Um 9 Uhr früh muss er wie alle anderen raus aus der Notschlafstelle. Raus auf die Straße und sich irgendwie bis zum Abend durchschlagen. „Tagsüber esse ich fast nichts.“ Ihm stehen 184 Euro Kindergeld zu. Er sagt, er müsse es sich am Elternhaus abholen, in Raten, an der Tür. Offenbar würde er gern wieder dort einziehen: „Das vertraute Heim. Dach über dem Kopf. Ich habe mein Zimmer, mein Revier, kann ausschlafen.“ Weihnachten stellt er sich so vor: „Man sitzt mit der Familie am Tisch und hat gutes Essen.“ Mittlerweile kiffe er nicht mehr. Und Vorwürfe mache er auch nur sich selber.

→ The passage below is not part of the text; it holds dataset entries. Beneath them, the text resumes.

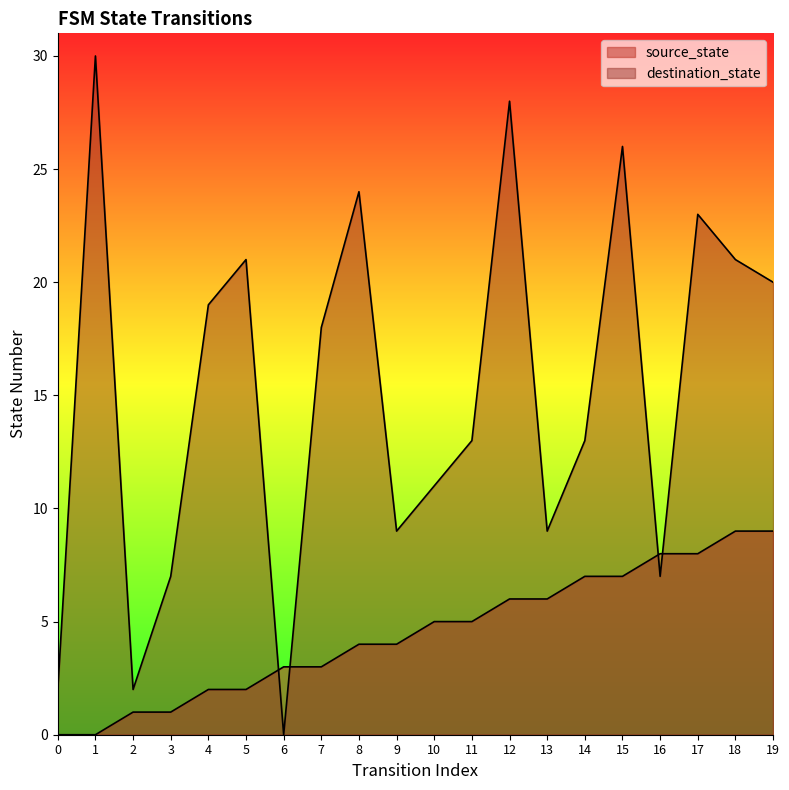

What is the total value across all series at 1?

30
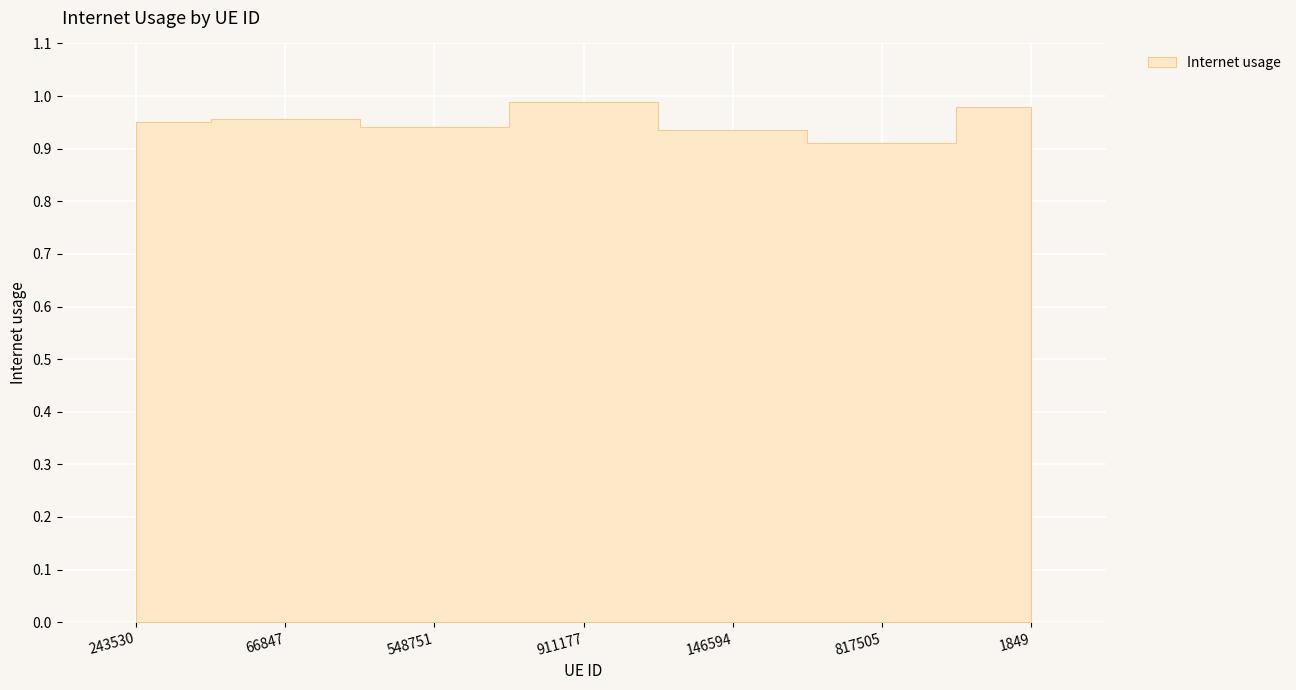

Count the values in the range 0 to 1.

7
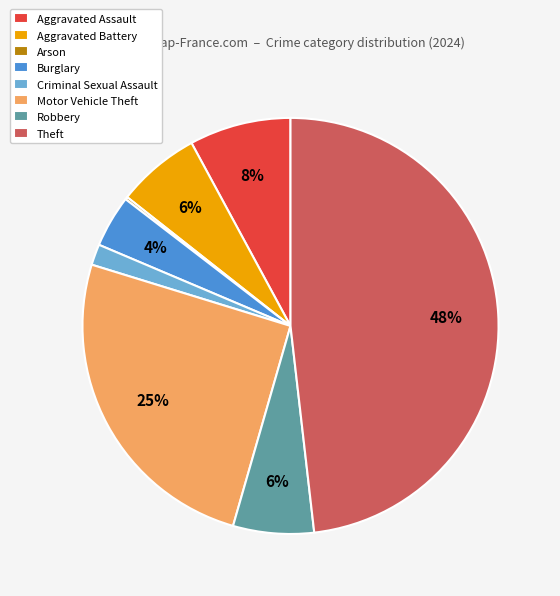

Does Aggravated Battery account for over 50% of the chart?

No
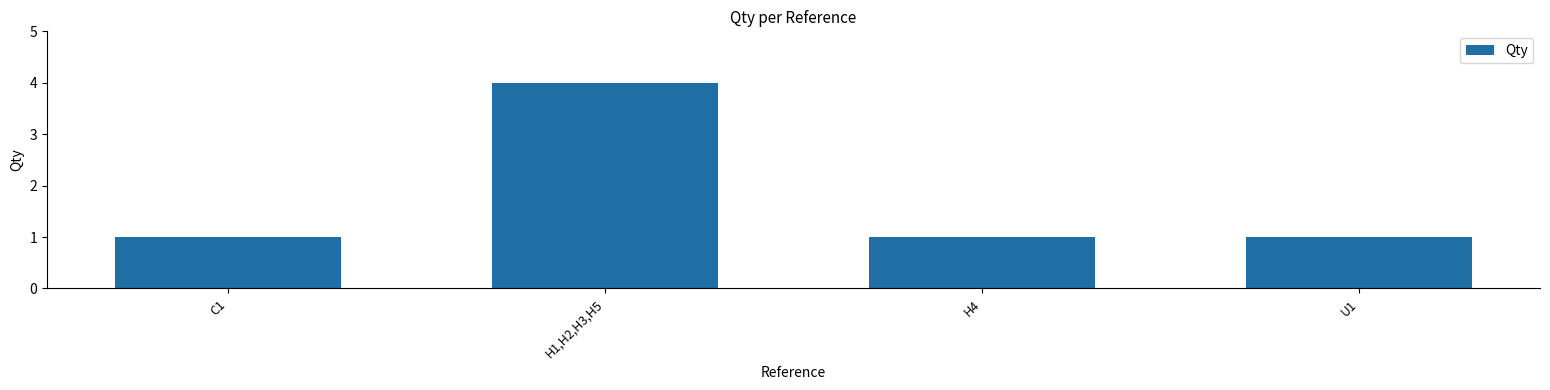

Reading left to right, what are all the values shown in this chart?

C1=1	H1,H2,H3,H5=4	H4=1	U1=1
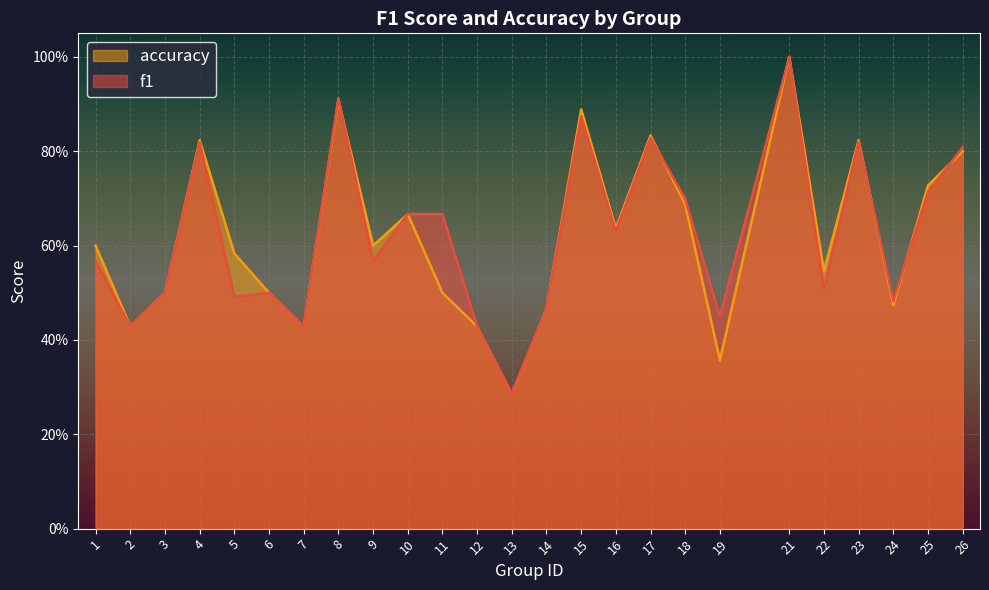

List the series in order of their overall mean, highest first.

f1, accuracy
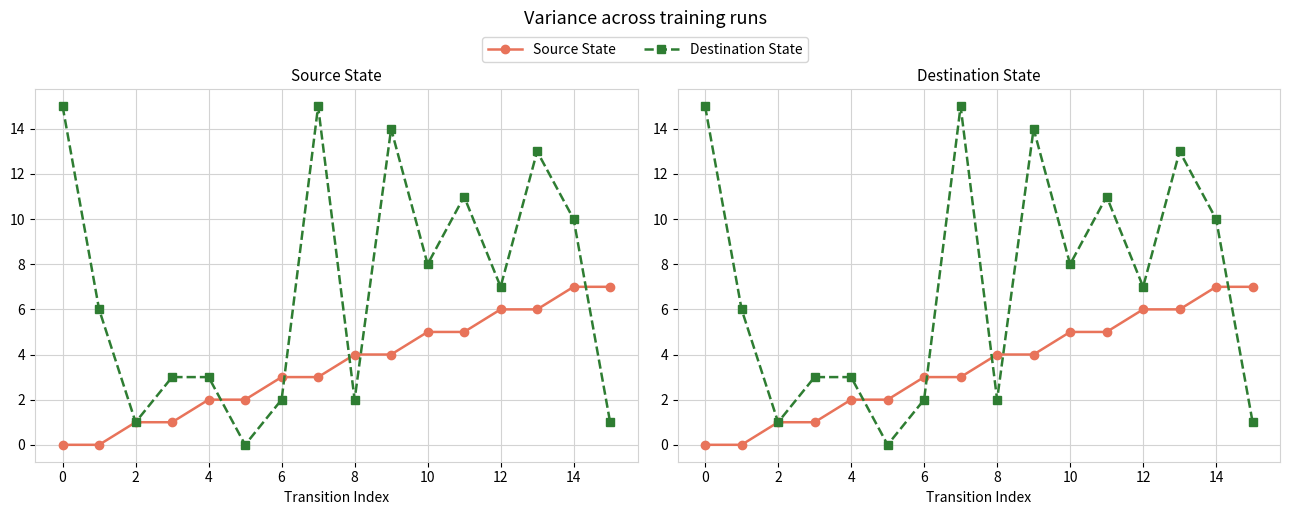

Is this an area chart (filled region under the line)?

No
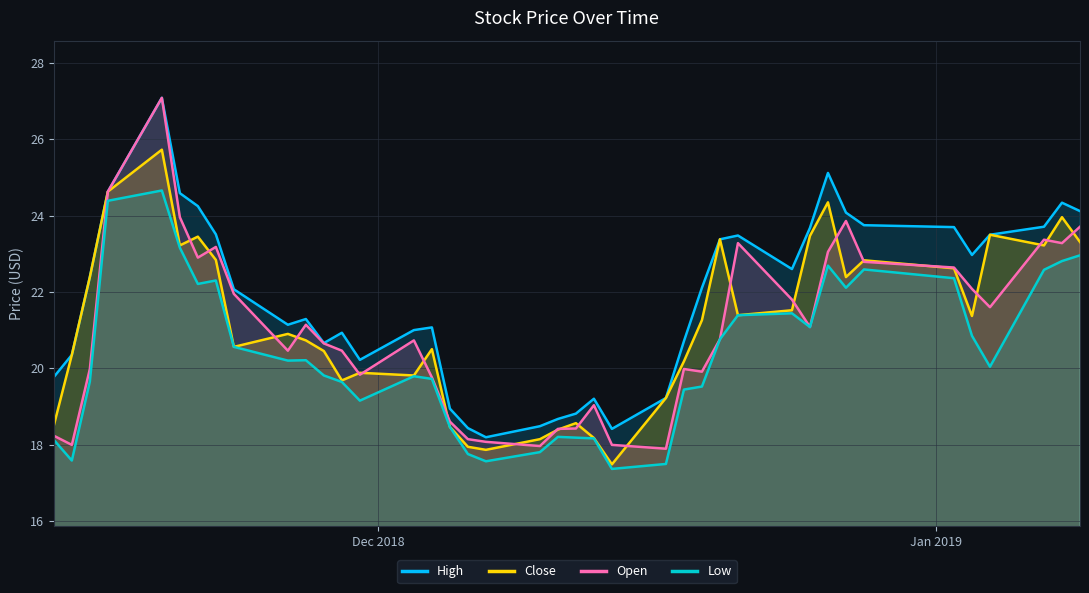

List the labels in order of low value, smallest first.

2018-12-14, 2018-12-17, 2018-12-07, 2018-11-14, 2018-12-06, 2018-12-10, 2018-11-13, 2018-12-13, 2018-12-12, 2018-12-11, 2018-12-05, 2018-11-30, 2018-12-18, 2018-12-19, 2018-11-29, 2018-11-15, 2018-12-04, 2018-12-03, 2018-11-28, 2019-01-04, 2018-11-26, 2018-11-27, 2018-11-23, 2018-12-20, 2019-01-03, 2018-12-25, 2018-12-21, 2018-12-24, 2018-12-27, 2018-11-21, 2018-11-22, 2019-01-02, 2019-01-07, 2018-12-28, 2018-12-26, 2019-01-08, 2019-01-09, 2018-11-20, 2018-11-16, 2018-11-19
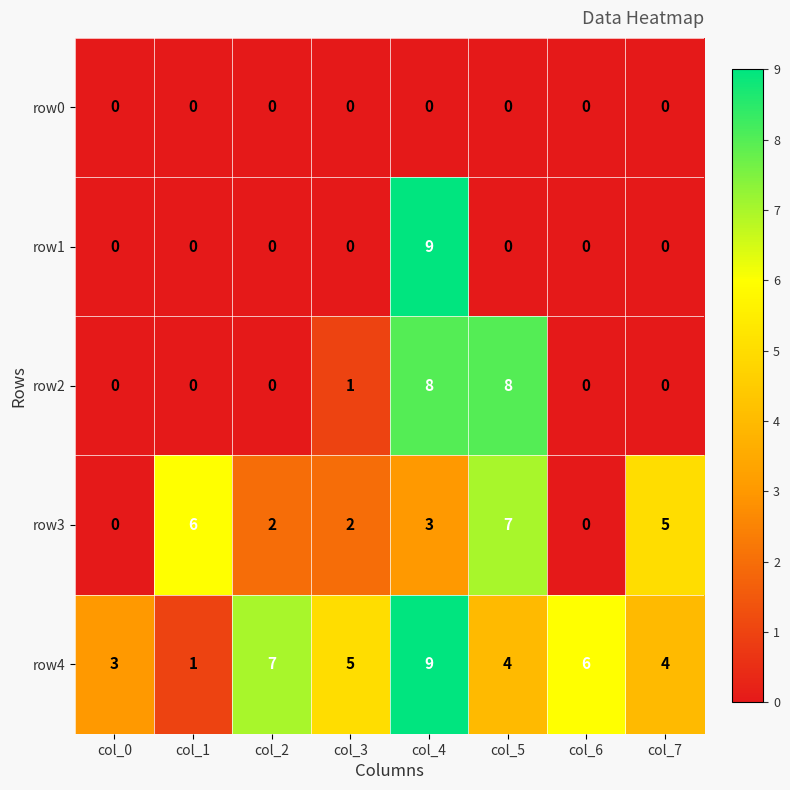

At which category does the chart reach its peak across all series?

col_4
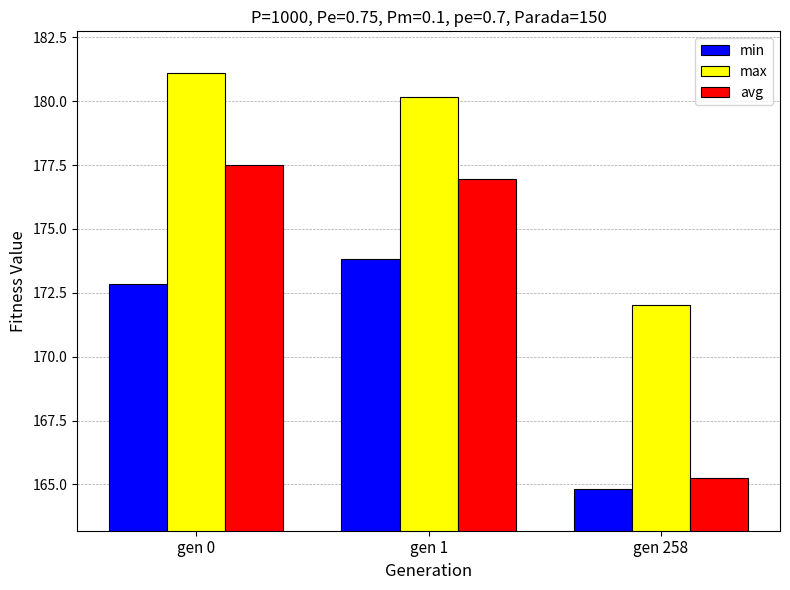

What is the average value of the avg series?

173.2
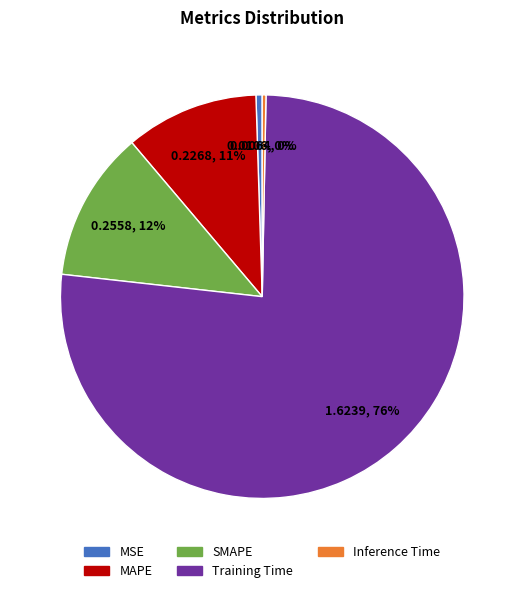

True or false: MAPE accounts for 11% of the total.

True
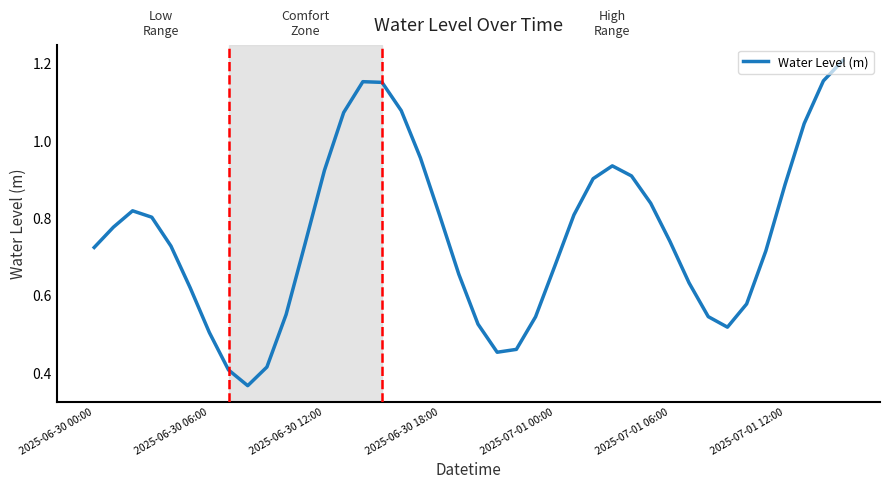

How many lines are shown in the chart?

1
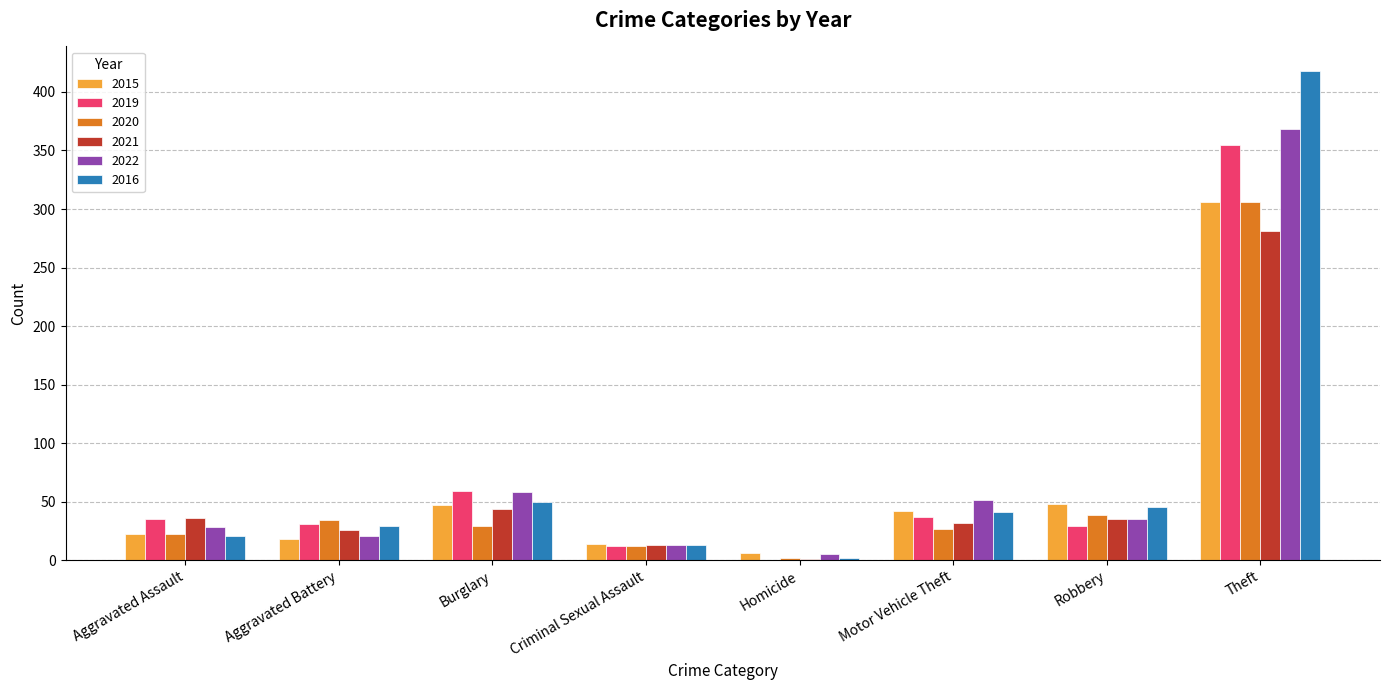

Does the chart contain stacked bars?

No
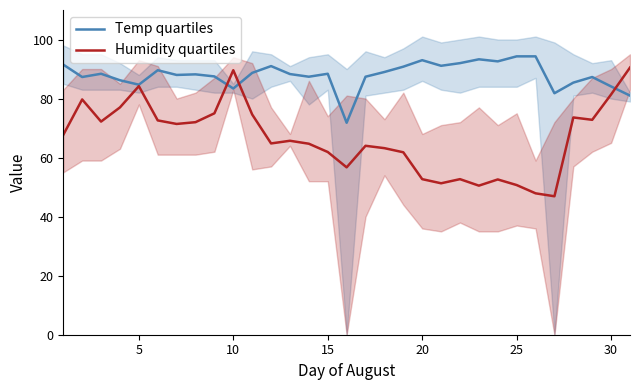

At how many categories does at least one series exceed 75?

30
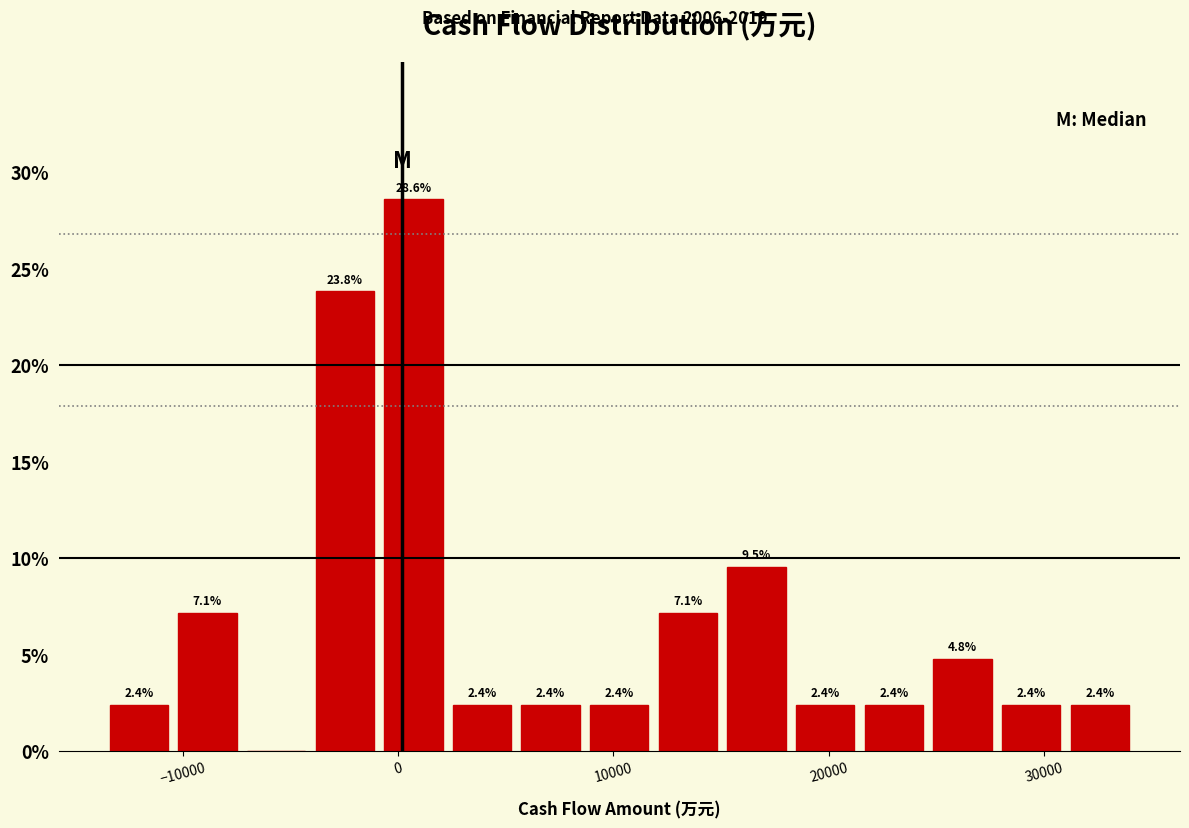

Read against the x-axis, roughly where is the centre of the tallest bar?

1000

Normalerweise kochen die Mitarbeiter von „Schlaf am Zug“ selbst ein einfaches Essen. Heute lassen sie die Speisen kommen, weil Heiligabend ist: Hühnerbrust, Putenmandelschnitzel, Schweine-Medaillons, Salate, Desserts. Außerdem spielt jemand Gitarre. Der Aufenthaltsraum ist festlich geschmückt.

"Schlaf am Zug" in Bochum zählt mehr als 200 Besucher pro Jahr

Auch Kevin (19, Name geändert) nächtigt bei „Schlaf am Zug“. Er wirkt unbefangen, locker, mitunter heiter. Doch wie anders war sein bisheriger Lebensweg! Als Zwölfjähriger kam erstmals ins Heim. Grund: Mutter und Stiefvater, beide sehr dem Alkohol zugetan, hätten ihn geschlagen. Er wechselte in andere Einrichtungen, nahm Drogen und galt zeitweise als schwer erziehbar. Eine Zeit lang driftete er ins Kriminelle ab: Einbrüche, Körperverletzungen. „Ich bin in falsche Kreise gerutscht.“ Unlängst bekam er eine Anklage zugestellt. „Ich glaub, ich muss ins Gefängnis.“

Er sagt, er wolle keinen Kontakt mehr zu seinen Eltern. Aber das stimmt wohl nur zur Hälfte. Wäre der Stiefvater weg, „ich würde da hinFLIEGEN. Egal, was ich für einen Stress mit Mama hatte, ich liebe sie. Sie hat mich unter Schmerzen neun Monate getragen.“

„Schlaf am Zug“ wird von der Diakonie Ruhr über das Kinder- und Jugendheim Overdyck betrieben. Leiterin ist die Sozialarbeiterin Janine Düding. Zu anderthalb festen Stellen kommen 16 studentische Aushilfskräfte.

Über 200 verschiedene Besucher schlafen dort pro Jahr. Einmal pro Woche gibt es eine offene Sprechstunde für allgemeine Themen, einmal im Monat gemeinsame Freizeitangebote.